When you have gone through the records, report how many lines include "March", giving the number and nothing more.

________________________

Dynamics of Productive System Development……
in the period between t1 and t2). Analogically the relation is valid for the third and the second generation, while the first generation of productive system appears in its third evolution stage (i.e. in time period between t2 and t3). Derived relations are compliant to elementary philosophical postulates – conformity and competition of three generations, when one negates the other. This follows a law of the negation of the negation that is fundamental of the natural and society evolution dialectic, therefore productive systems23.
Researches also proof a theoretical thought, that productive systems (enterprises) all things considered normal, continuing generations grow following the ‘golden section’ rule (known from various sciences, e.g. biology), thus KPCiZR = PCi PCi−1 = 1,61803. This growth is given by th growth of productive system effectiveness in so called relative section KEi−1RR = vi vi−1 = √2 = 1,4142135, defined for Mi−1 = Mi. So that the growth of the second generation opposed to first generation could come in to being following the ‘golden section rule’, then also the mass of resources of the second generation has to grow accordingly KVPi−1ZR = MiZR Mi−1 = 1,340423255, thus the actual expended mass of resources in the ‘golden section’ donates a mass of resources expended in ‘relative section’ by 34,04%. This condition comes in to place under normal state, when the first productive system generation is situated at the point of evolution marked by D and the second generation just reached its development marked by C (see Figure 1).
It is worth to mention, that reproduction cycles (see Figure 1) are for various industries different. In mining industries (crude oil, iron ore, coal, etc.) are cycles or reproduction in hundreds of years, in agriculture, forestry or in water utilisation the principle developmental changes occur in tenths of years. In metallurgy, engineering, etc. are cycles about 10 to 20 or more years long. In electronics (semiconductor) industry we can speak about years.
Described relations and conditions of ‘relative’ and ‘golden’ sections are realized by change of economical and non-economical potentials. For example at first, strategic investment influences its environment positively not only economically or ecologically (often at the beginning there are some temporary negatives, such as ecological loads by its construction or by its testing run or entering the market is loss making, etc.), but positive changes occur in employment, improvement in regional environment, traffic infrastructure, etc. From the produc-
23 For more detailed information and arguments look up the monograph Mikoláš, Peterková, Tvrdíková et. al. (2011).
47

________________________

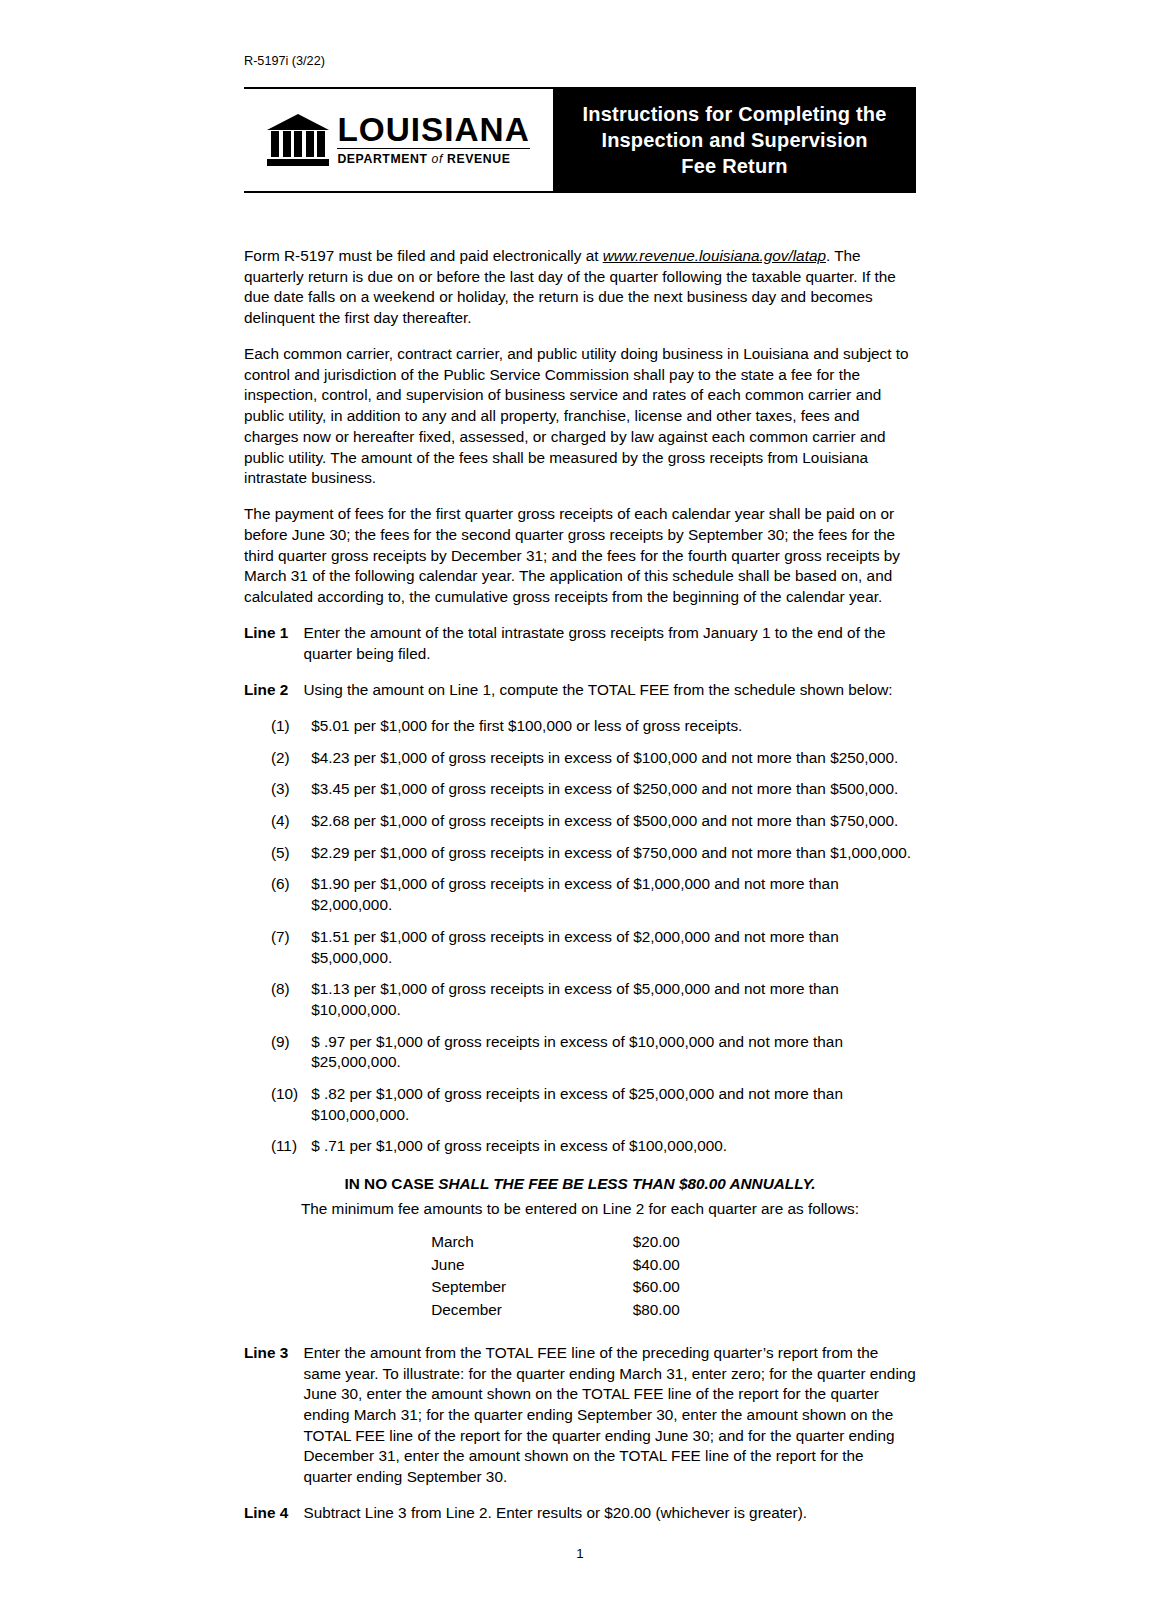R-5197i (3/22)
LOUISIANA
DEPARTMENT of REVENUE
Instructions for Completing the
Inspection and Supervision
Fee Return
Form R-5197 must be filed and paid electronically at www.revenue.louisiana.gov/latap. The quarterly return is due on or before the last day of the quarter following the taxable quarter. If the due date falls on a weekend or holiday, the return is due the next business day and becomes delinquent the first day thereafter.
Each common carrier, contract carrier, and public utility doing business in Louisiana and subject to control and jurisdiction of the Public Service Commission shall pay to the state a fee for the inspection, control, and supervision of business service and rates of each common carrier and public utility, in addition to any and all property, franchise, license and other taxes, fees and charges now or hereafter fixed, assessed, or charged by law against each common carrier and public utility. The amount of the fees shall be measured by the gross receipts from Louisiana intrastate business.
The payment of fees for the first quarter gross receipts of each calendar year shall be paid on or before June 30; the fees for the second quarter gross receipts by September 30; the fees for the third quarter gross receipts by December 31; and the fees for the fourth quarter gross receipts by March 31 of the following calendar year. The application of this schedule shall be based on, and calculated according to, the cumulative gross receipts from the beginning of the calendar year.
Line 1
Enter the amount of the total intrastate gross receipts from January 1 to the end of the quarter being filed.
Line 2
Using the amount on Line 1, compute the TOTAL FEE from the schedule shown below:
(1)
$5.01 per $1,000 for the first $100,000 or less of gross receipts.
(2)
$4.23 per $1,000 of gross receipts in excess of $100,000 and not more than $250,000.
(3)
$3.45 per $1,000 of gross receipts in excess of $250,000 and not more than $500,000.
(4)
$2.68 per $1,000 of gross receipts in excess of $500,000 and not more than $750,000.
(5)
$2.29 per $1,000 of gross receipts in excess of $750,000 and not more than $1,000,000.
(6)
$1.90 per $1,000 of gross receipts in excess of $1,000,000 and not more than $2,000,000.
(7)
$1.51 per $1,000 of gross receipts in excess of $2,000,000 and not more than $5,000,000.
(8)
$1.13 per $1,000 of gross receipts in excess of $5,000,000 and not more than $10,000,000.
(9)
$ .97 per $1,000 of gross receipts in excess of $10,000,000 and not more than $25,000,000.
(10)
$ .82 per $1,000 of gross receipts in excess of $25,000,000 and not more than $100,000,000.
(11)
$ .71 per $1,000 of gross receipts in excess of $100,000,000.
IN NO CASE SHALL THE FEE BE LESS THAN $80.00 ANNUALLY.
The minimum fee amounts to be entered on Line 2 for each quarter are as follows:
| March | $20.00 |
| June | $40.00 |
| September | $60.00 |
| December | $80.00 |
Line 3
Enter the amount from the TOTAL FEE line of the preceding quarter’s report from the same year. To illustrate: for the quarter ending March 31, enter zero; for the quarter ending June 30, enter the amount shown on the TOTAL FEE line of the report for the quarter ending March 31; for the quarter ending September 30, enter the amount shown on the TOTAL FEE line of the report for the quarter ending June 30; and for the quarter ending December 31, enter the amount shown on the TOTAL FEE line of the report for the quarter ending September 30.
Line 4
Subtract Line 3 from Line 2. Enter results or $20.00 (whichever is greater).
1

________________________

#### Task result
3